▶ [練習任務]:
A – 請從所給文章中引錄原文,從“城堡門是新建的仿石城門樓,城”開始,到“近處拱土,土黃雞在遠處覓食。”結束。
B – 根據所給文章,新城堡在洮州諸堡中被稱為什麼?

▶ [所給文章]:
┌──

冶木河出西峽之后便豁然開闊起來,兩山向后退去,在進入東峽之前留下一片開闊地帶,讓人間駐守。河南高臺之上,一座古城掩映于綠樹之中,這便是新城堡。在洮泯一帶,像這樣的城堡不少,當地人一律呼為“堡子”。新城堡在洮州諸堡中被稱為“拱衛洮州第一堡”。
城堡門是新建的仿石城門樓,城門樓分上、下兩層,東西兩側有步梯至城門樓之上。其西也是新修繕的一段青磚城墻,與土筑的古城墻在拐角處相接。站在城墻之上,南可俯瞰城內于綠樹中露出的青紅瓦頂房舍,東望落日時神態安詳的臥佛山,北眺冶木河岸赤紅的小麥積聳于蘭家山之上,與其西側的黃龍山遙遙相對,透過兩山的峰隙,可見云霞里的白石山如在仙境之中。
進入新城堡是在一個黃昏。正是農忙季節,城堡中的農戶門扉緊閉,偶見三兩兒童于土巷中相扶著爬上土墩,踮腳夠那綴滿青枝的黃杏。見人過來,趕緊跳下土墩跑遠。花白豬在近處拱土,土黃雞在遠處覓食。

└──

▶ [所給條目]:

┌──

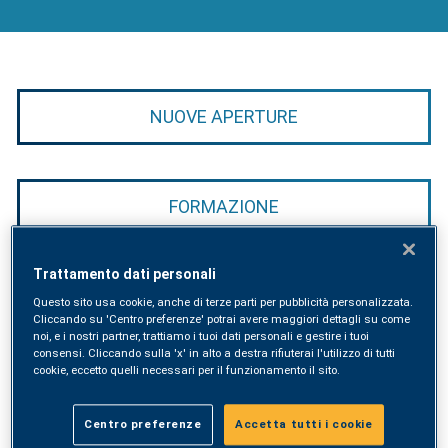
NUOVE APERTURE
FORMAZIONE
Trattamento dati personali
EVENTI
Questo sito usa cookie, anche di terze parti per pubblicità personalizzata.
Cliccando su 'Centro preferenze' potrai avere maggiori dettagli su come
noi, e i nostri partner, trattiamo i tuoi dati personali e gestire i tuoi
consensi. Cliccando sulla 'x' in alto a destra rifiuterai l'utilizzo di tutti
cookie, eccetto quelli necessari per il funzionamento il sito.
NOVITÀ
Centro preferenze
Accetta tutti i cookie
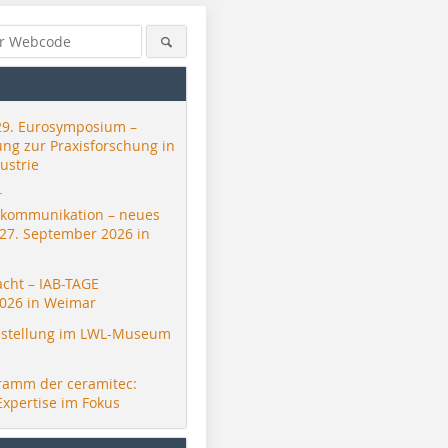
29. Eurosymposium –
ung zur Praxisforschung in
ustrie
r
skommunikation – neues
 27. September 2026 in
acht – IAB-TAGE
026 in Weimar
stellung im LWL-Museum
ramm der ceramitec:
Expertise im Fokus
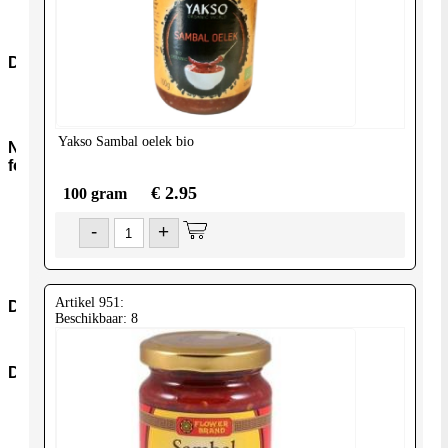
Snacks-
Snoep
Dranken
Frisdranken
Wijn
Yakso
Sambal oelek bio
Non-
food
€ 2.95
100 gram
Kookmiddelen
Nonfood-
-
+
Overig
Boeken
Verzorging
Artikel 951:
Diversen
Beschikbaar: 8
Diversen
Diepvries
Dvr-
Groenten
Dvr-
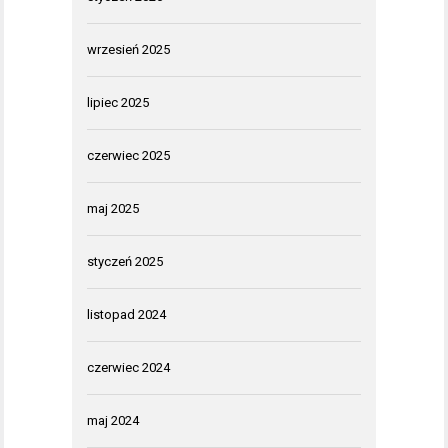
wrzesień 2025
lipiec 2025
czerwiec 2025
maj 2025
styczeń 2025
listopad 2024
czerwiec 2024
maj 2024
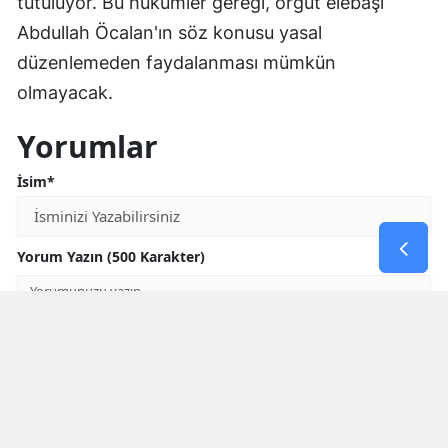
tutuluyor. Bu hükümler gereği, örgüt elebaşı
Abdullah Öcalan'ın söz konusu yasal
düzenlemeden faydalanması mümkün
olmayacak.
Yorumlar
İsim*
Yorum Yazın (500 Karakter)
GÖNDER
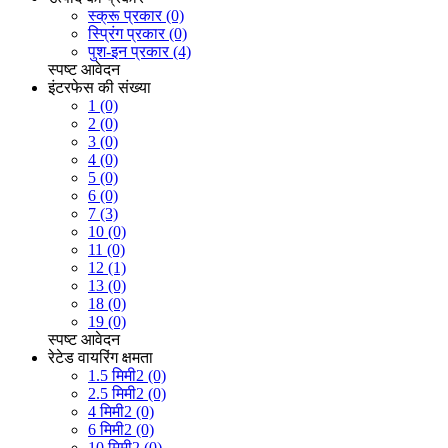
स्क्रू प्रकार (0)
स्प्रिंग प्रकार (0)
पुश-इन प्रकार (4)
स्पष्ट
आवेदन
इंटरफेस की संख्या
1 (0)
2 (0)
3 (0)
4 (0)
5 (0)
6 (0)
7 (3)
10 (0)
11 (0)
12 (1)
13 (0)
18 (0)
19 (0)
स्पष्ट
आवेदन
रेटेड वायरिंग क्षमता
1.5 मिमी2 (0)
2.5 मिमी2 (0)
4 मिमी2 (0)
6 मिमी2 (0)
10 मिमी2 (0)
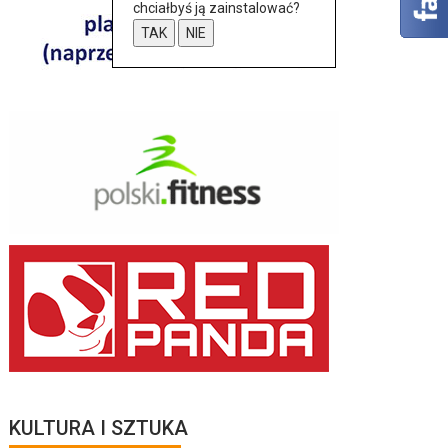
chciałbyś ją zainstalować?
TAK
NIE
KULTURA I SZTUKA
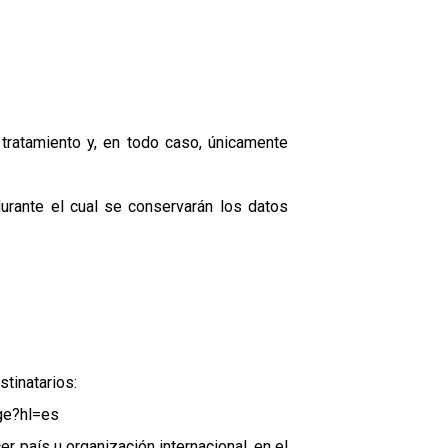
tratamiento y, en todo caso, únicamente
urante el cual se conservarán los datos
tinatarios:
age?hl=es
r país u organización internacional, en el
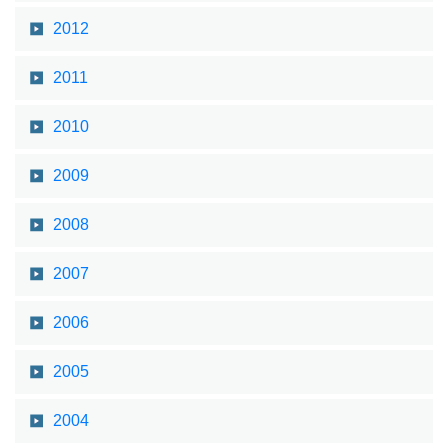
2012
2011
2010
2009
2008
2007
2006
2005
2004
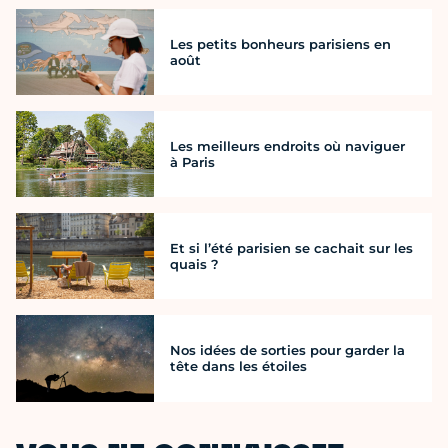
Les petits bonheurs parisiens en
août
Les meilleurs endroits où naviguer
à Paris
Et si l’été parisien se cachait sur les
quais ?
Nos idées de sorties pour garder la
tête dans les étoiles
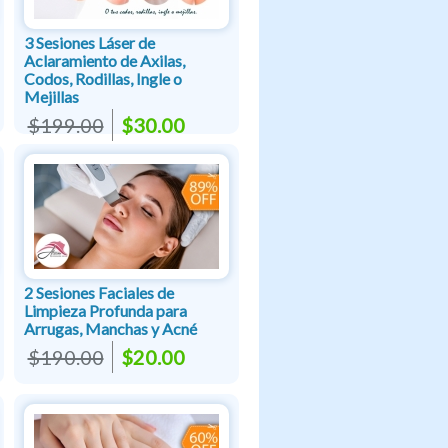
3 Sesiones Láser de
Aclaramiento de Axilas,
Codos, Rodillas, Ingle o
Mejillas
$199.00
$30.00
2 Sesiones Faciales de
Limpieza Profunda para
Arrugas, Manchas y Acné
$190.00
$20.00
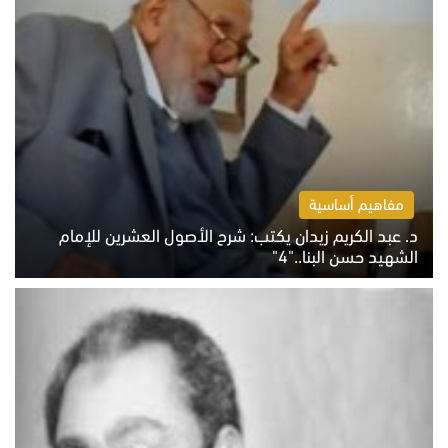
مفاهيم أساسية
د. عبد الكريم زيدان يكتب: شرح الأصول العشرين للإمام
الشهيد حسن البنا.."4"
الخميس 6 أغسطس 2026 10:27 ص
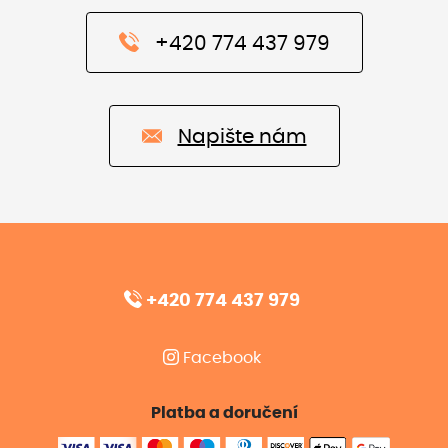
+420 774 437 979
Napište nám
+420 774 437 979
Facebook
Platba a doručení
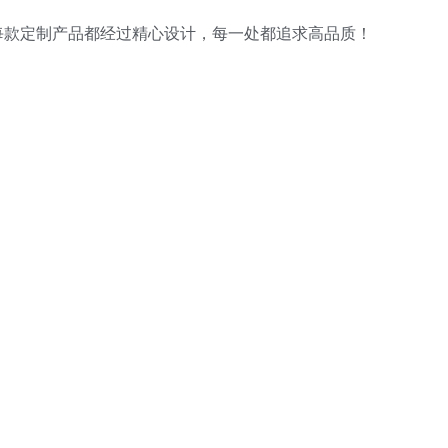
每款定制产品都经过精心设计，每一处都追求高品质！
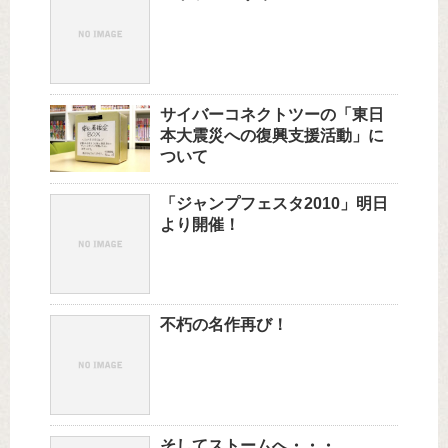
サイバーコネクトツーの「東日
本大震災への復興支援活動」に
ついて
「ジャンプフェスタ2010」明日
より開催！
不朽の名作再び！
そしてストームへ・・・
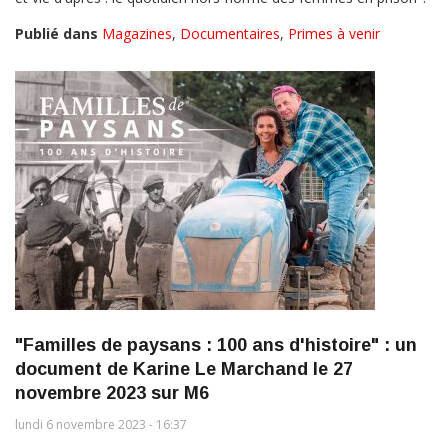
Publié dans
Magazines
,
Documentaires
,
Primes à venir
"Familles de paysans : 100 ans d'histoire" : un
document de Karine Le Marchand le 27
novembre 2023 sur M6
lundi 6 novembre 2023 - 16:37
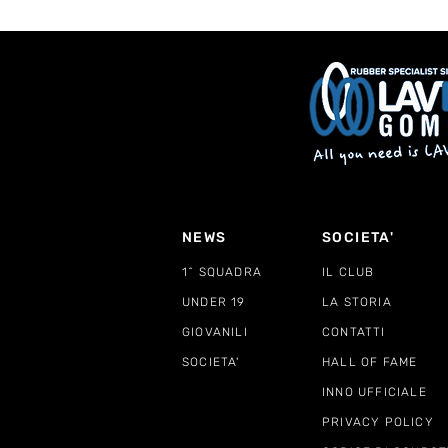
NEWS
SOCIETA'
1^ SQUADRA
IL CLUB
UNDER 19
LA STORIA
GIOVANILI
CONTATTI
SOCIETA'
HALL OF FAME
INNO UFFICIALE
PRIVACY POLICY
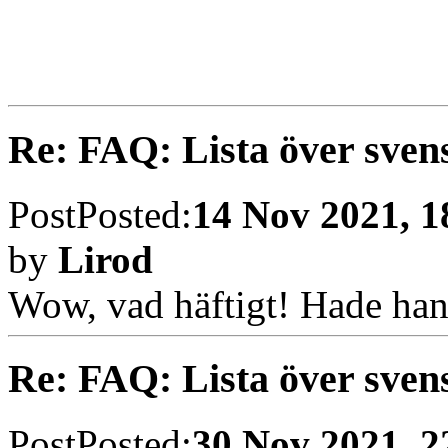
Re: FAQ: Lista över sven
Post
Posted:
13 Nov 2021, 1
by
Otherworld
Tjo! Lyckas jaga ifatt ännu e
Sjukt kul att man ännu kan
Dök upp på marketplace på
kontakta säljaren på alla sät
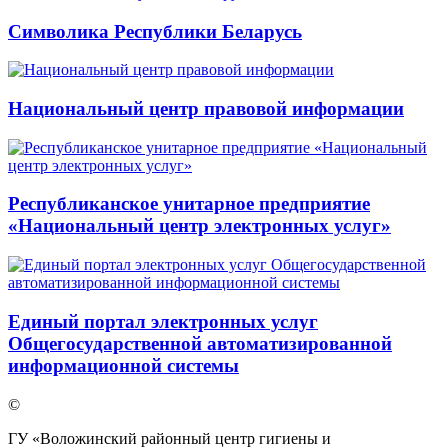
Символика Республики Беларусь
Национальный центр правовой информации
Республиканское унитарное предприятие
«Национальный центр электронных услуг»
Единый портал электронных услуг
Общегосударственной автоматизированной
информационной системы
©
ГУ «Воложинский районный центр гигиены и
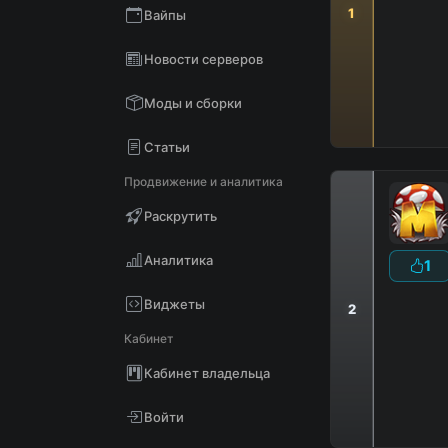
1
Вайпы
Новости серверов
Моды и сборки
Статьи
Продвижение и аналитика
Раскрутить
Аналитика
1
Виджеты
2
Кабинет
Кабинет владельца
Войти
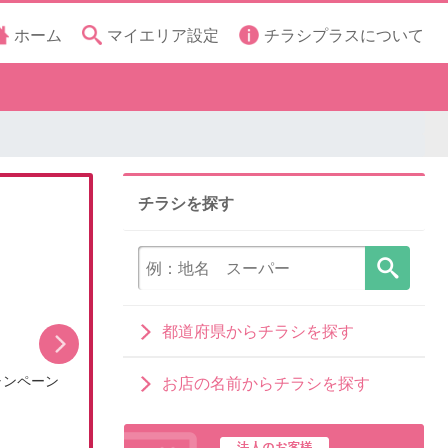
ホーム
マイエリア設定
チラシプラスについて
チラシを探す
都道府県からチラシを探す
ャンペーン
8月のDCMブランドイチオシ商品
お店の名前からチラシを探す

└──

▶ [練習答案]:
A –
城堡門是新建的仿石城門樓,城門樓分上、下兩層,東西兩側有步梯至城門樓之上。其西也是新修繕的一段青磚城墻,與土筑的古城墻在拐角處相接。站在城墻之上,南可俯瞰城內于綠樹中露出的青紅瓦頂房舍,東望落日時神態安詳的臥佛山,北眺冶木河岸赤紅的小麥積聳于蘭家山之上,與其西側的黃龍山遙遙相對,透過兩山的峰隙,可見云霞里的白石山如在仙境之中。
進入新城堡是在一個黃昏。正是農忙季節,城堡中的農戶門扉緊閉,偶見三兩兒童于土巷中相扶著爬上土墩,踮腳夠那綴滿青枝的黃杏。見人過來,趕緊跳下土墩跑遠。花白豬在近處拱土,土黃雞在遠處覓食。

B – 新城堡被稱為“拱衛洮州第一堡”。